PORT ALBERNI – How is it that a tiny island in Washington state has the first farmer-run community food safety lab in the US, satisfying the rigid requirements of the US Department of Agriculture and the US Food Safety Modernization Act?
Part of the San Juan Islands, an archipelago just south of BC’s own Gulf Islands, Lopez Island is tiny at 120 square miles. Home to just 35 farms, it has limited land and resources, and is separated from the mainland by the cost and inconvenience of a ferry. It is home to 700 people in winter and 5,000 to 6,000 in summer.
But what really sets Lopez Island apart, explained Dr. Claver Bundac at the Islands Agriculture Show in Port Alberni, February 4, is that it is a “community where continuous improvement is a necessity for survival.”
“They have an adventurous sense of imagination and a strong community spirit so they wanted a community lab,” he says. “They embrace collective problem solving to get co-operative solutions.
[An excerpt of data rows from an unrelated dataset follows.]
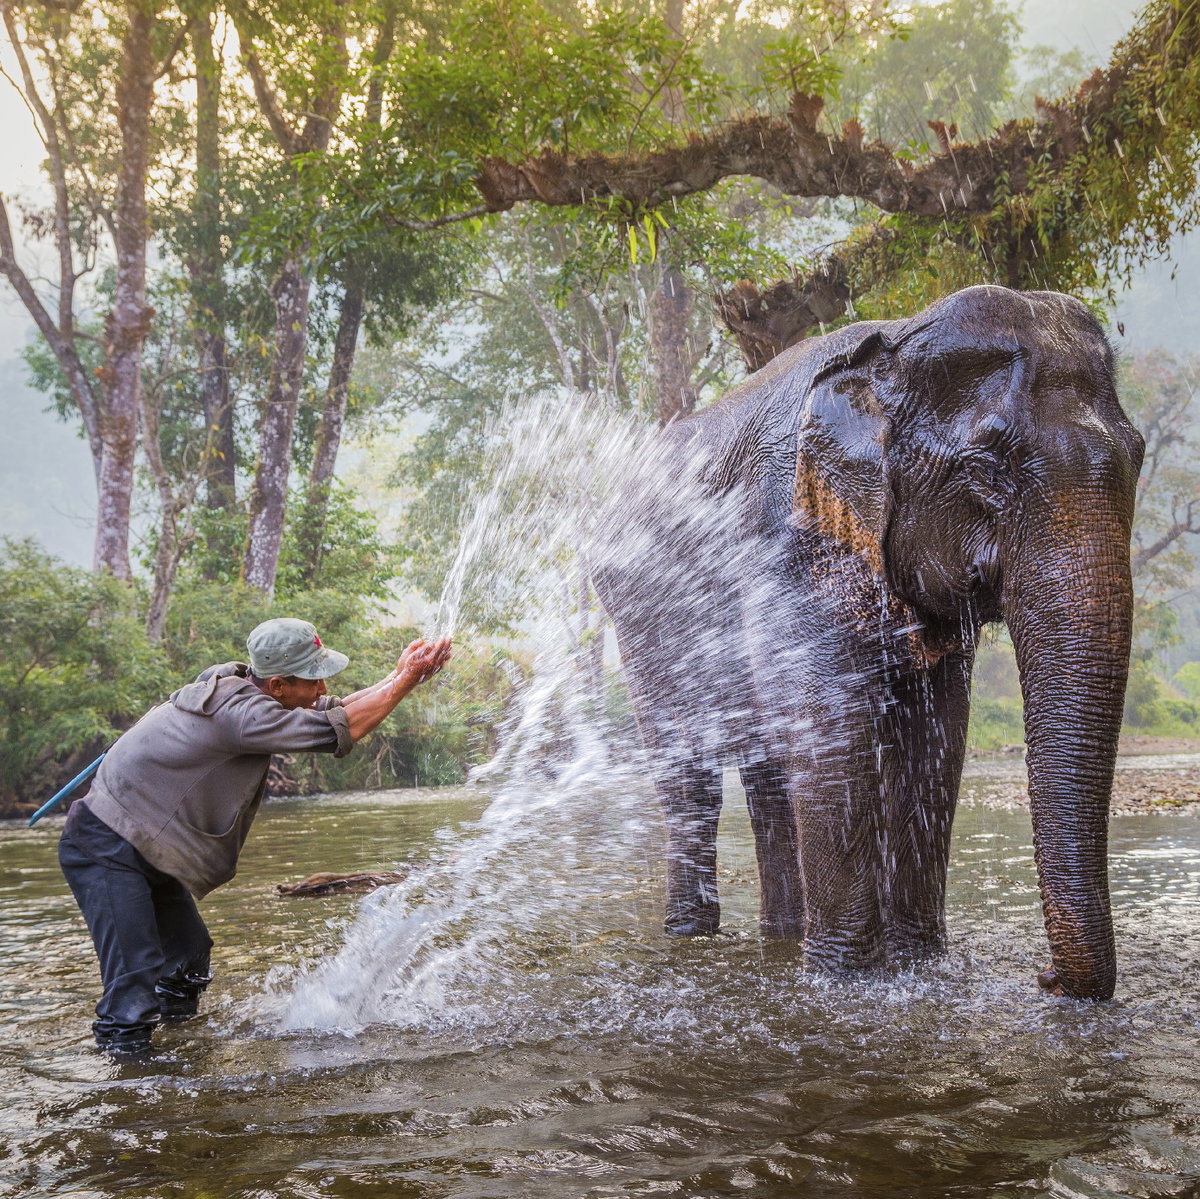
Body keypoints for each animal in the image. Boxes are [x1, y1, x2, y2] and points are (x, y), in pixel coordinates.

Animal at [592, 284, 1144, 1001]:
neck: (896, 339)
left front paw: (917, 966)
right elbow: (834, 724)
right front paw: (845, 983)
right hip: (641, 620)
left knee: (769, 775)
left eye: (1140, 455)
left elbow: (936, 735)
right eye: (987, 467)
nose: (1046, 975)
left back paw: (781, 937)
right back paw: (692, 937)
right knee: (690, 771)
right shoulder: (789, 537)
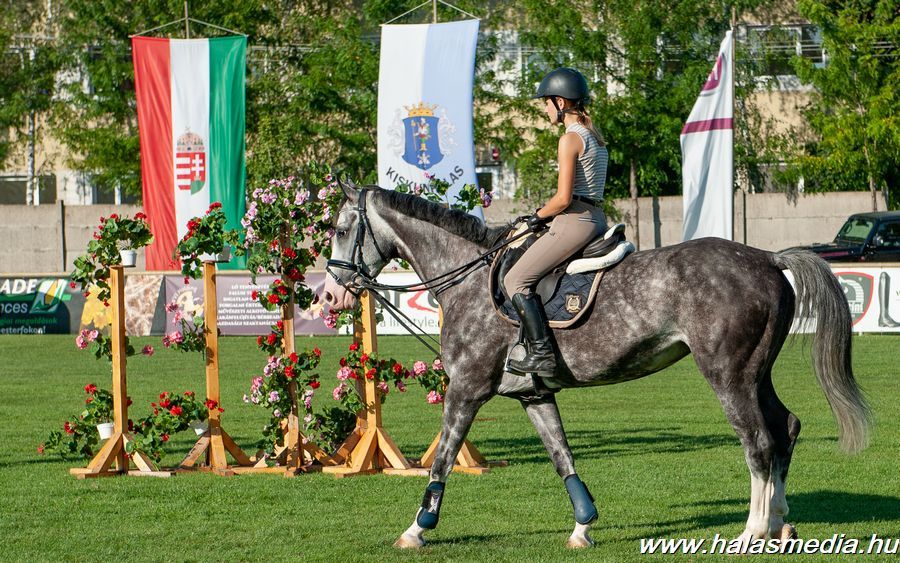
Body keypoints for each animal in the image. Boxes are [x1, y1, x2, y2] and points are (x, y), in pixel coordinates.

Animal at [320, 182, 868, 552]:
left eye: (342, 230)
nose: (330, 294)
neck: (469, 280)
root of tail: (768, 258)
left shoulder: (467, 389)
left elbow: (443, 460)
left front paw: (416, 529)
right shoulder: (533, 394)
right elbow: (563, 457)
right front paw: (583, 526)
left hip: (728, 376)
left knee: (758, 442)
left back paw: (752, 530)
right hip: (757, 373)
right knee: (785, 428)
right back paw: (780, 523)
They consider food safety a culture and not just a requirement. They take pride in what they do.”
The sustainable agriculture and rural development program of the Lopez Community Land Trust (LCLT) actively supports small-scale sustainable agriculture in the San Juan Islands, with some notable successes.
In 2001, LCLT unveiled the first USDA-approved Mobile Meat Processing unit in the US. This allowed Lopez farmers to legally slaughter livestock on-farm with USDA inspection but without the ferry rides.
More recently, Bundac, a Lopez Island resident and founder of California biotech firm Biomedix which develops food safety testing systems, collaborated with LCLT to open FoodMetrics Laboratories.
The labs Biomedix sets up are usually designed to run within large food production companies. Biomedix had never set up a community food testing lab before but Lopez Island farmers were interested in the model. Changes under the US Food Safety Modernization Act meant that community food testing could be “a local answer to a national question,” says Bundac.
Safe food
The national issue is the regulation and protection of food: food sold to the public must be safe, wholesome and authentic and consequently, the new act requires regular testing of food and processes. On an island, everything is small-scale. It’s expensive and time-consuming to go off-island and cost-prohibitive for everyone to set up in-house labs.
LCLT provided space and Biomedix, through its Food Metrics division, set up the lab – a gift worth US$6,000 to US$8,000 (about $7,500 to $10,000 Canadian) – to provide food and environmental testing to people for their farms and food processing operations. The lab opened in January.
Producers are able to book time in the lab to analyze their products, an arrangement that gives them control over the information they need to meet their statutory requirements.
While the original idea was for farmers to receive training and certification to use the lab, the majority want someone else to do the work. Web-based lab information is collected and benchmarks are developed from cumulative anonymous data.
“It all boils down to a risk assessment system. You need your own data to benchmark or you have to use extrapolations from big data, big companies and apply it to smaller operations,” says
Bundac.
Other advantages of the community lab include:
- eliminating or reduce shipping costs;
- lower testing costs;
- producer-specific data;
- faster results;
- lower risk of sample contamination;
- flexible testing schedules.
- Based on the Lopez Island experience, the BC Small Scale Food Processor Association and the Comox Valley Economic Development Society are working to develop a community food analysis lab in the Comox Valley. Bundac has already set up a demonstration lab at the Vancouver Island Technology Park.